The letters instruct schools to allow transgender students to use bathrooms and other facilities that correspond to their gender instead of forcing them to use either separate facilities or facilities that correspond to the gender they were assigned at birth. In doing so, The Obama administration declared that Title IX protects transgender students from sex discrimination, just as it has advanced equal opportunities for women since its passage in 1972.

“But neither today’s action by the Supreme Court nor the [Trump administration’s] rescission of the guidance change the law,” wrote Chase Strangio, a member of Grimm’s legal team, in a blog post on Monday. “Title IX, the federal law banning sex discrimination in educational institutions, and the Constitution of the United States continue to protect trans students from discrimination.”

Last month, the Trump administration rescinded the guidance, citing the “significant” litigation it created without citing Grimm’s case by name. The administration’s letter points out that a federal court in Texas disagrees with this interpretation and has blocked the Obama guidance from being enforced.

The Grimm case positioned two questions before the Supreme Court: What deference, if any, should be given to the Obama-era guidance on transgender students, and does Title IX indeed protect transgender students from discrimination based on their gender?

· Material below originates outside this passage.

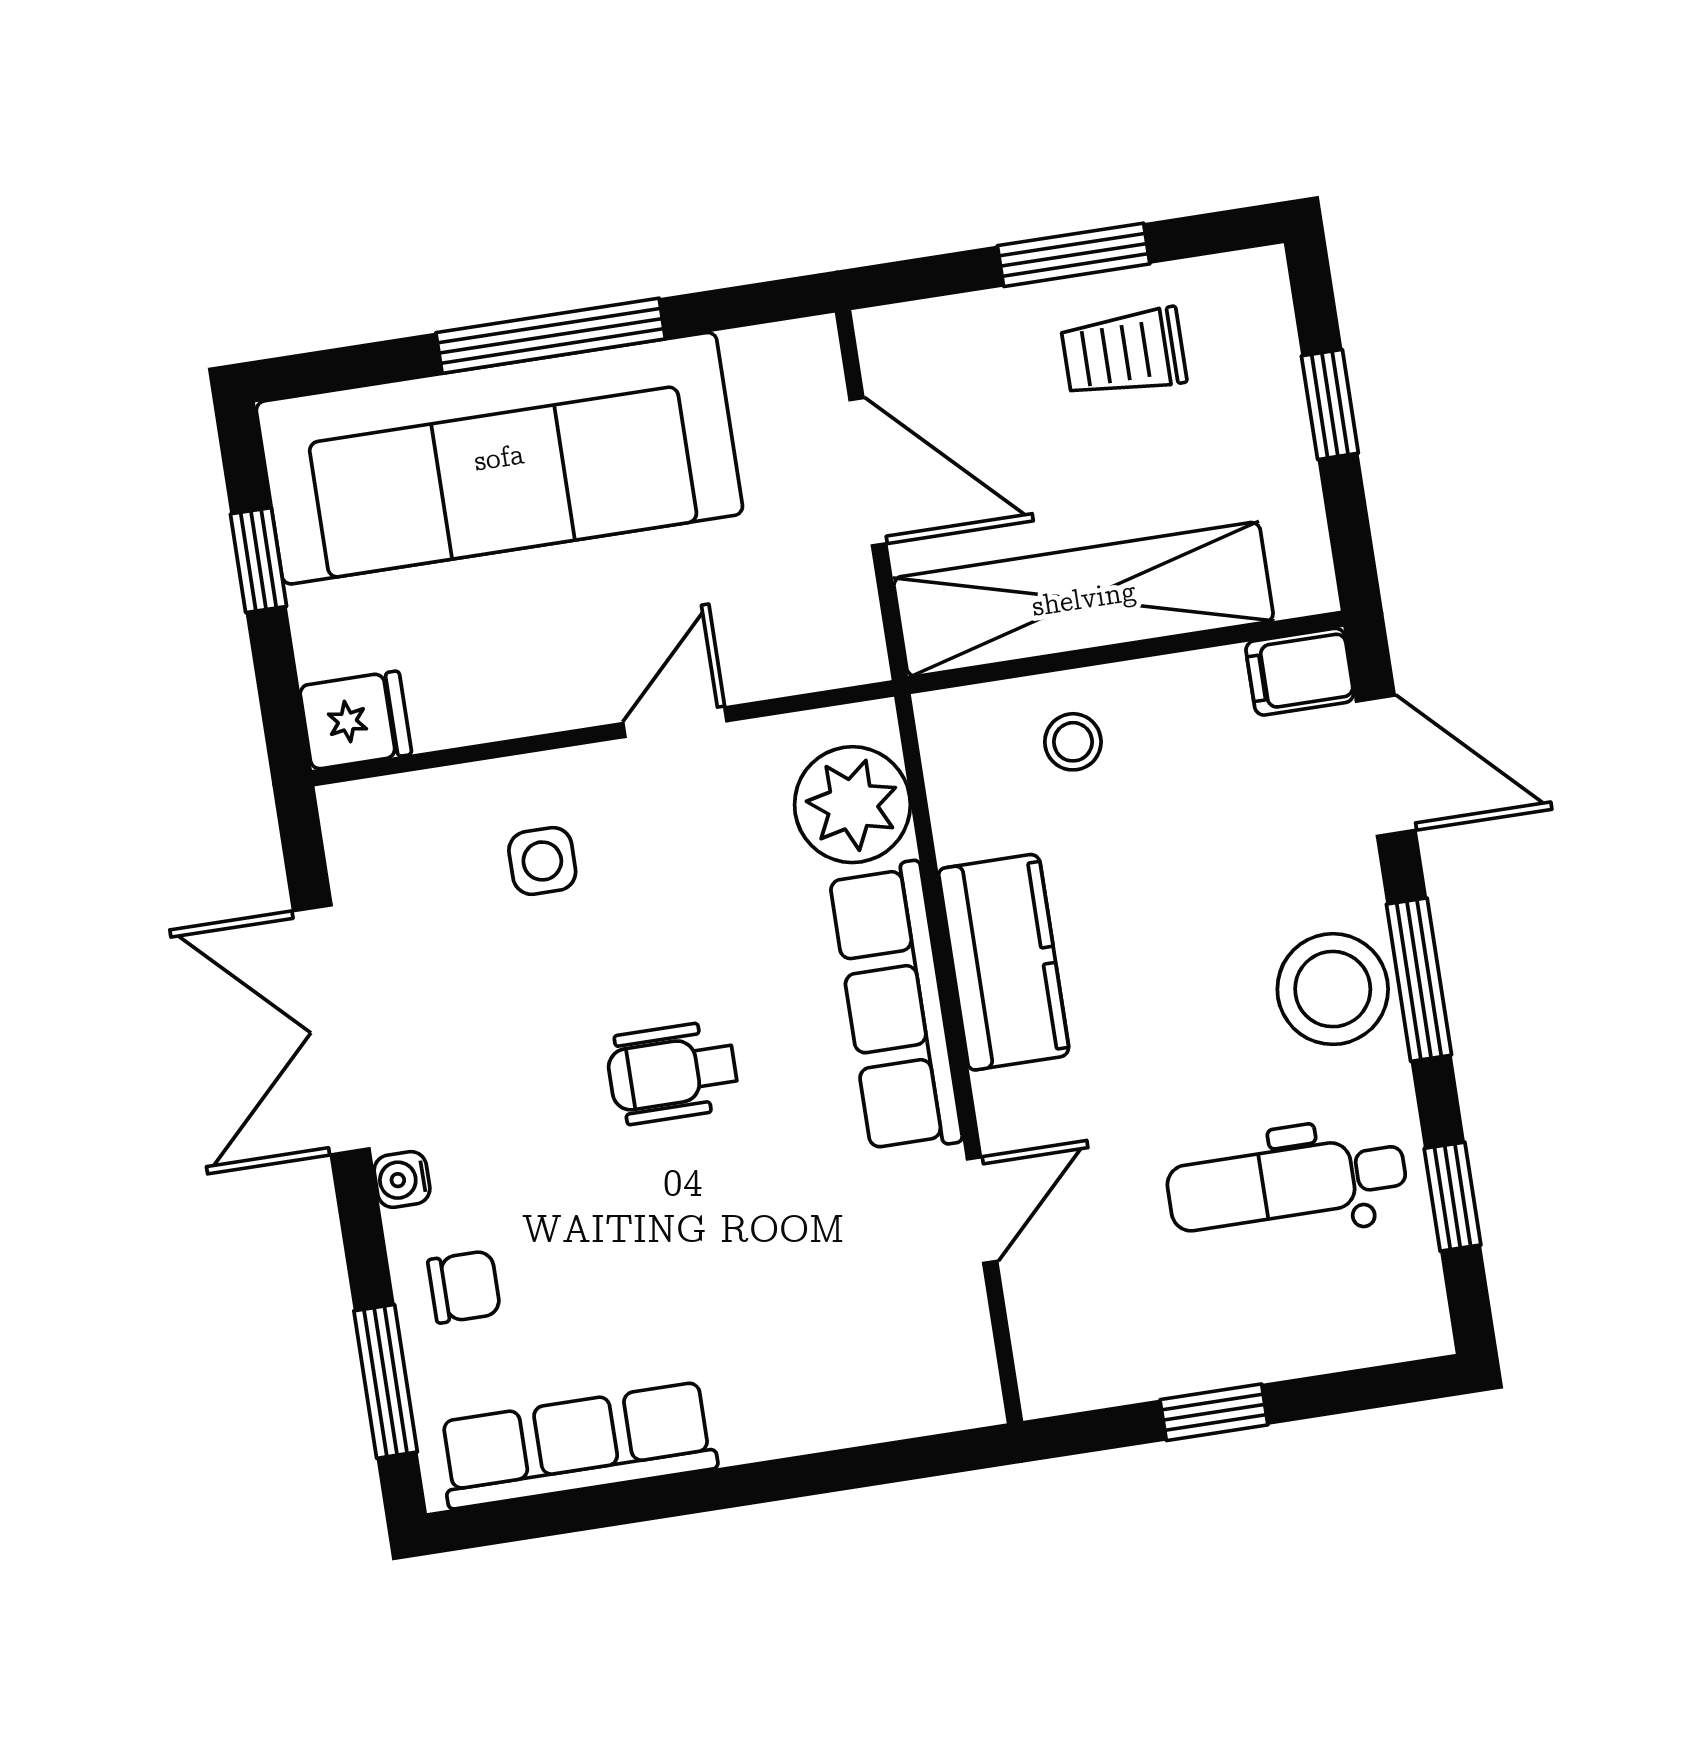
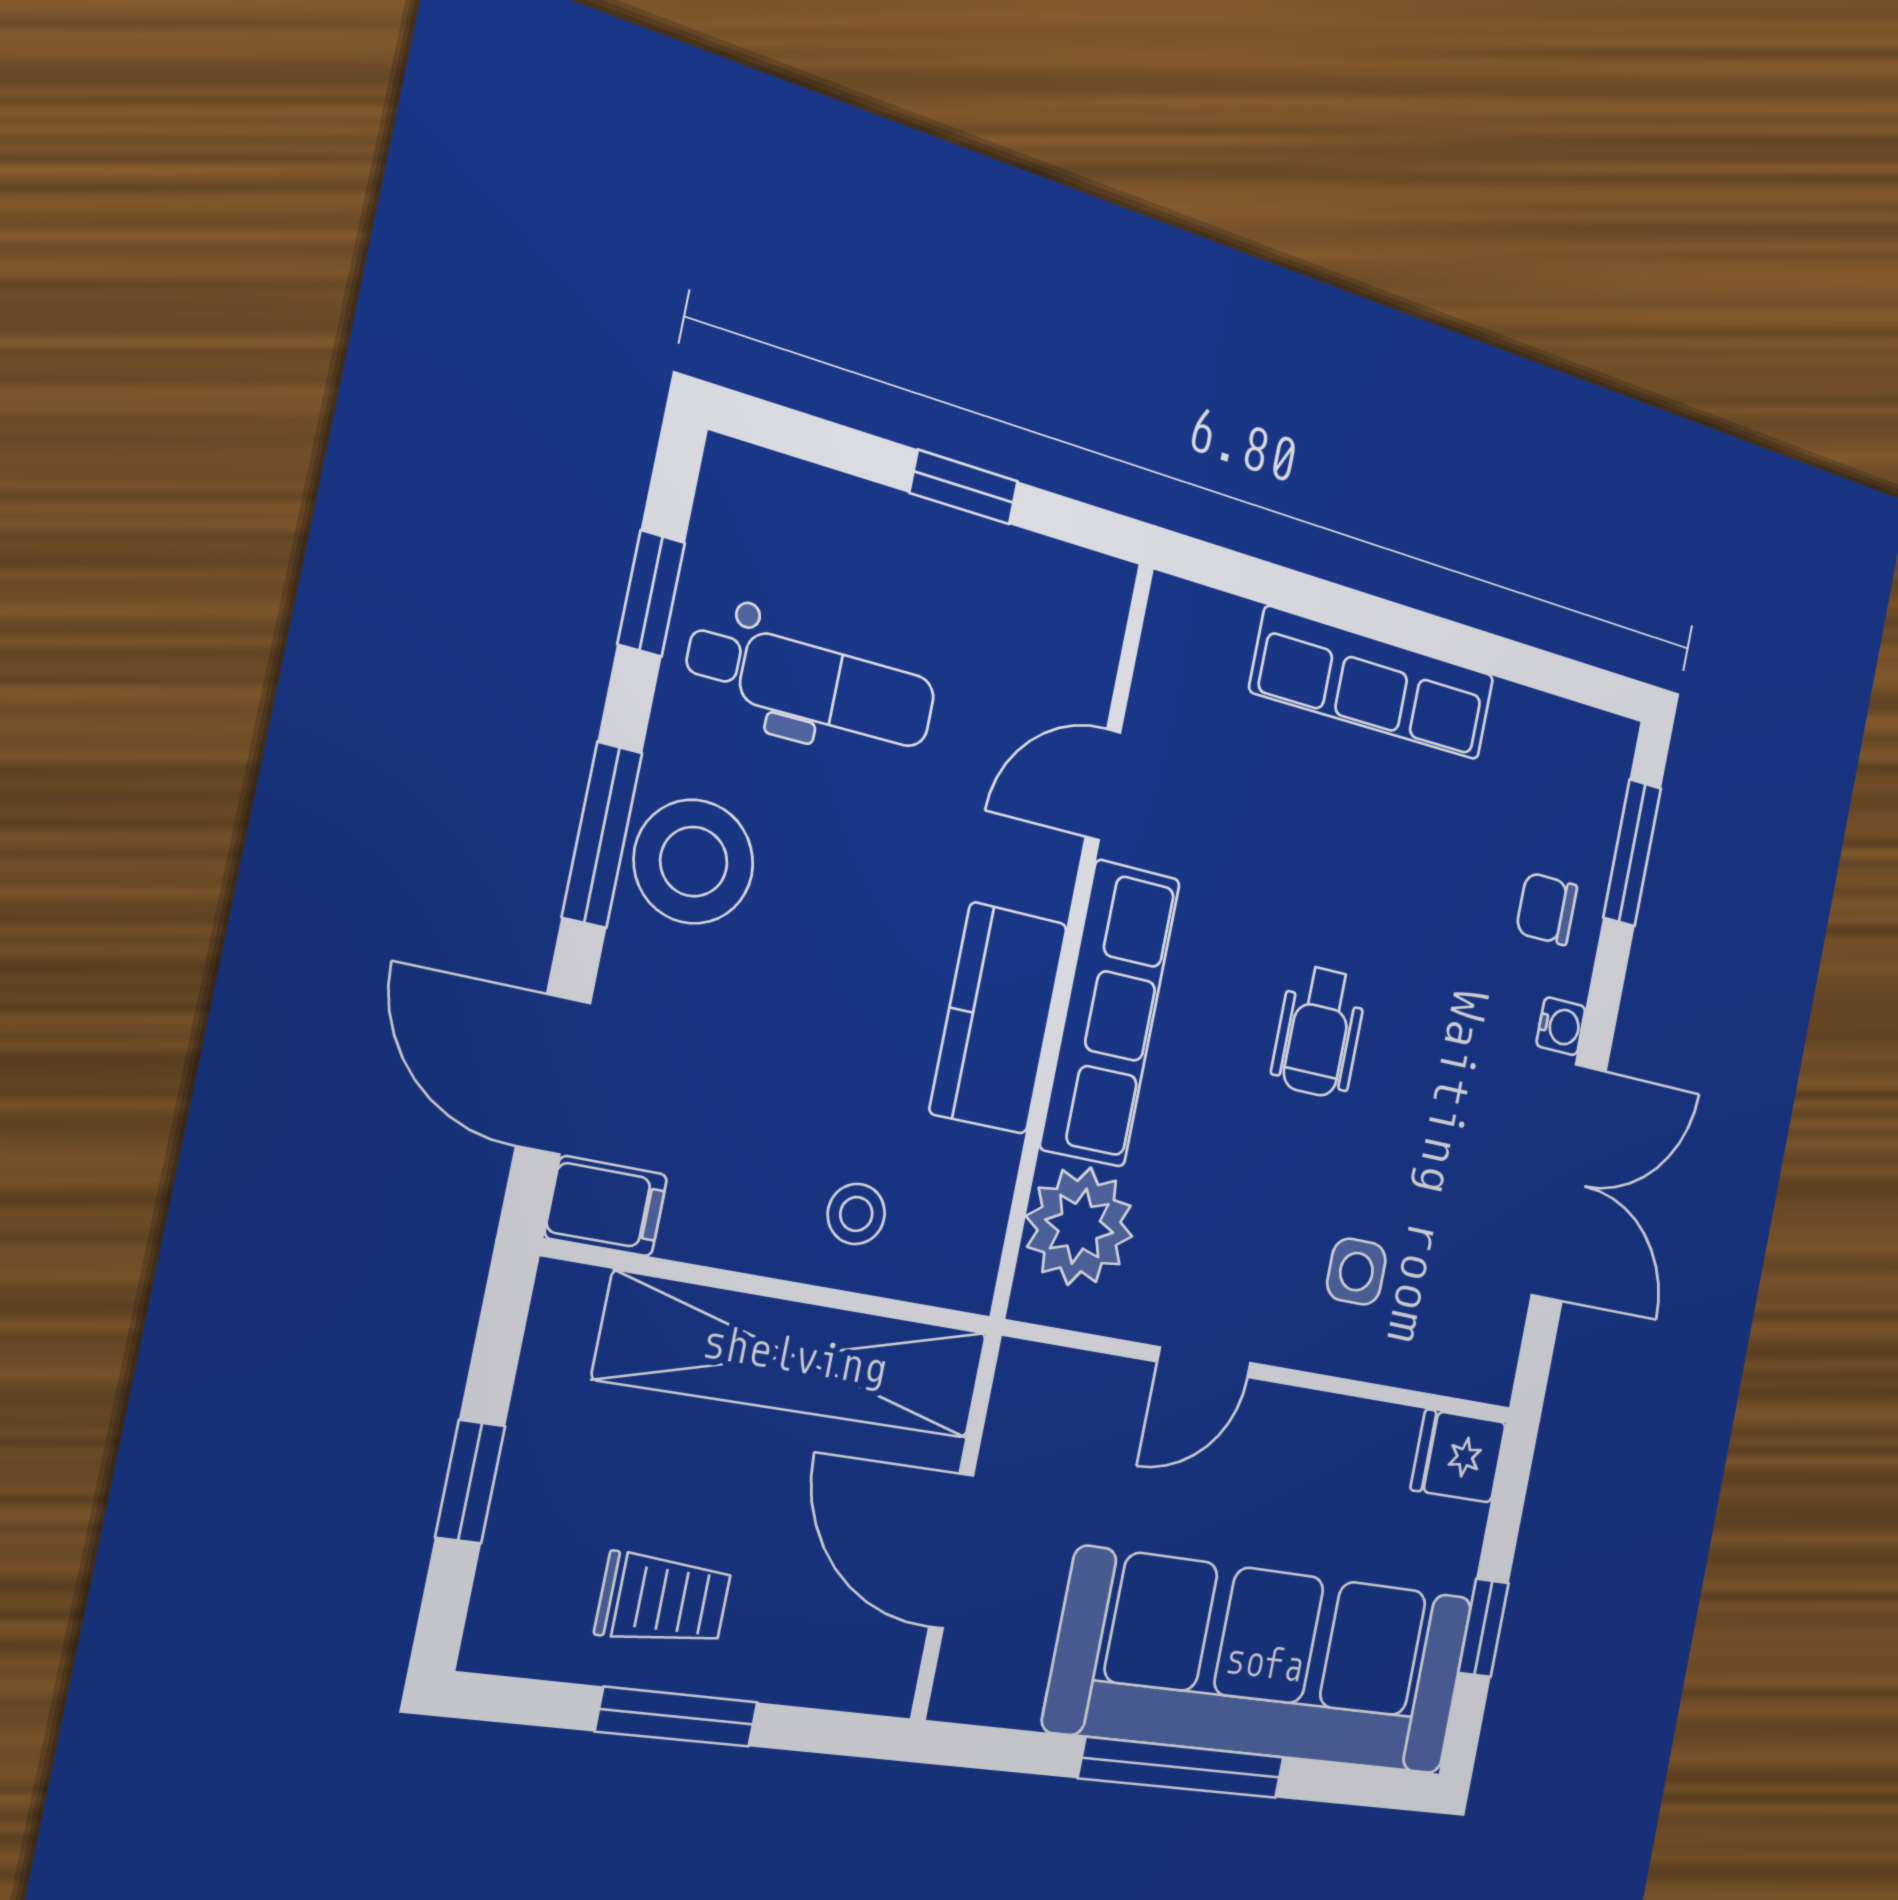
wheelchair: (672, 1073) -> (1319, 1032), turned 90
row of seats: (577, 1445) -> (1373, 684), moved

An affirmative ruling from the Supreme Court on the latter issue would have been a massive legal victory for the LGBTQ rights movement, affirming equal rights under federal law for transgender students nationwide. However, with the Trump administration’s rescission of the Obama guidance now in place, the Supreme Court sent the case back to the appeals court below it to dig deeper into the Title IX question.

“This is a detour, not the end of the road, and we’ll continue to fight for Gavin and other transgender people to ensure that they are treated with the dignity and respect they deserve,” said Joshua Block, a member of Grimm’s legal team with the American Civil Liberties Union.

In their letter rescinding the Obama guidance, the Departments of Education and Justice argue that “there must be due regard for the primary role of the States and local school districts in establishing educational policy.” However, state governments and school boards cannot determine someone’s gender — only people themselves can do that. And the movement for transgender rights and self-determination is growing stronger every day.

“When I was growing up, I did not even know it was possible to be trans,” Strangio wrote after the Supreme Court’s announcement. “I had no idea that I could find peace in my body and in the world. Today, trans young people are leading our fights across the country.”

Grimm’s case could still conceivably be heard at the Supreme Court, but by then the scope of the case will have changed, and Grimm will have graduated, having been forced to spend much of his time as a student singled out by his local school board.

Other cases, such as a challenge to North Carolina’s infamous bathroom law, could also bring the Title IX question before the court. The North Carolina law states that students must use the restrooms corresponding to the sex stated on their birth certificates. It is being challenged in the Fourth Circuit Court of Appeals, the same federal court that must now reconsider Grimm’s case.